The Bank of Canada's Q4 survey indicated improved business sentiment, though today's CPI data will be more critical. Expectations are for a 0.4% decline in headline CPI, potentially easing the year-over-year rate to 1.8% from 1.9%, following a September low of 1.6%. The impact of a temporary sales tax holiday that began on December 14 may also factor in. Despite strong employment figures, aggregate hours worked, and compensation, the focus remains on the underlying core measures, expected to have decreased to an average of 2.45% from 2.65% in November. These developments could influence expectations for a possible rate cut next week.
The US dollar saw a sharp decline against the Chinese yuan yesterday amid a broad pullback. The yuan's recovery was linked to a call between Trump and Xi, which initially seemed routine and had little impact when first reported before the weekend. The dollar dropped to about CNY7.2615, its lowest level since mid-December, before recovering to CNY7.2840 today. The People's Bank of China (PBOC) set the dollar's reference rate at CNY7.1703 today, down from CNY7.1886 yesterday.
In offshore trading, the dollar fell to CNH7.2600, with the decline pushing the five-day moving average below the 20-day moving average for the first time since early November. The greenback further dropped to CNH7.2525 before bouncing back to almost CNH7.2940. Meanwhile, China held its loan prime rates steady as expected, maintaining 3.10% for the one-year and 3.60% for the five-year rates.
The euro extended its recovery from last Monday's two-year low near $1.0170, climbing to $1.0430, supported by relief that the US did not impose new tariffs immediately. This month’s high of approximately $1.0435 was tested earlier in the Asia Pacific session before retreating to nearly $1.0340 following Trump's tariff threat. The $1.0330 level, marking the 61.8% retracement of yesterday's bounce, serves as a critical support. A break below this level could signal a return to yesterday’s low near $1.0265.

— TASK REQUIREMENTS —
Answer these questions from the market commentary.
(a) To what year-over-year rate is Canada's headline CPI expected to ease?
(b) At what levels did China keep its one-year and five-year loan prime rates?
(c) Near what level was the euro's two-year low last Monday?
The records are not needed for this work.

— MATERIAL PROVIDED —

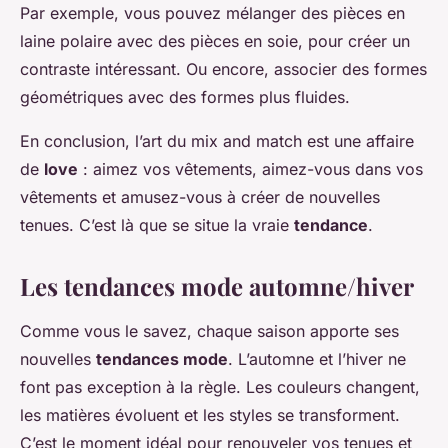
Par exemple, vous pouvez mélanger des pièces en
laine polaire avec des pièces en soie, pour créer un
contraste intéressant. Ou encore, associer des formes
géométriques avec des formes plus fluides.
En conclusion, l’art du mix and match est une affaire
de
love
: aimez vos vêtements, aimez-vous dans vos
vêtements et amusez-vous à créer de nouvelles
tenues. C’est là que se situe la vraie
tendance
.
Les tendances mode automne/hiver
Comme vous le savez, chaque saison apporte ses
nouvelles
tendances mode
. L’automne et l’hiver ne
font pas exception à la règle. Les couleurs changent,
les matières évoluent et les styles se transforment.
C’est le moment idéal pour renouveler vos tenues et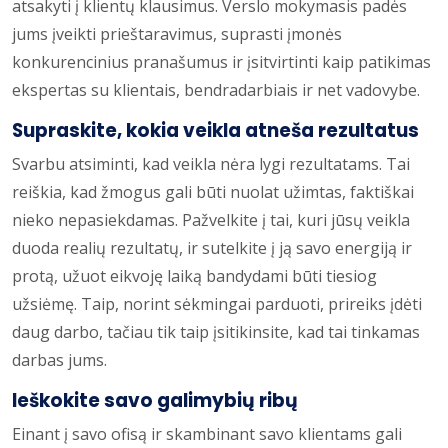
atsakyti į klientų klausimus. Verslo mokymasis padės
jums įveikti prieštaravimus, suprasti įmonės
konkurencinius pranašumus ir įsitvirtinti kaip patikimas
ekspertas su klientais, bendradarbiais ir net vadovybe.
Supraskite, kokia veikla atneša rezultatus
Svarbu atsiminti, kad veikla nėra lygi rezultatams. Tai
reiškia, kad žmogus gali būti nuolat užimtas, faktiškai
nieko nepasiekdamas. Pažvelkite į tai, kuri jūsų veikla
duoda realių rezultatų, ir sutelkite į ją savo energiją ir
protą, užuot eikvoję laiką bandydami būti tiesiog
užsiėmę. Taip, norint sėkmingai parduoti, prireiks įdėti
daug darbo, tačiau tik taip įsitikinsite, kad tai tinkamas
darbas jums.
Ieškokite savo galimybių ribų
Einant į savo ofisą ir skambinant savo klientams gali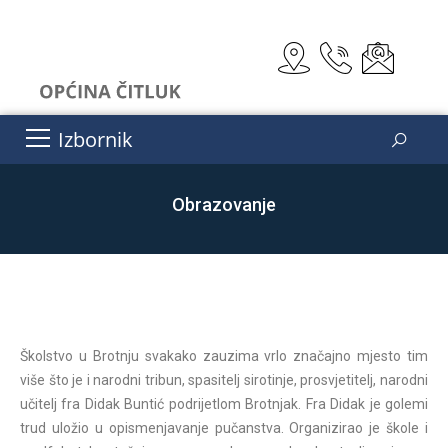
Izbornik
Obrazovanje
Školstvo u Brotnju svakako zauzima vrlo značajno mjesto tim
više što je i narodni tribun, spasitelj sirotinje, prosvjetitelj, narodni
učitelj fra Didak Buntić podrijetlom Brotnjak. Fra Didak je golemi
trud uložio u opismenjavanje pučanstva. Organizirao je škole i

— OUTPUT OF THE TASK —
(a) 1.8%, down from 1.9%
(b) 3.10% for the one-year rate and 3.60% for the five-year rate
(c) Near $1.0170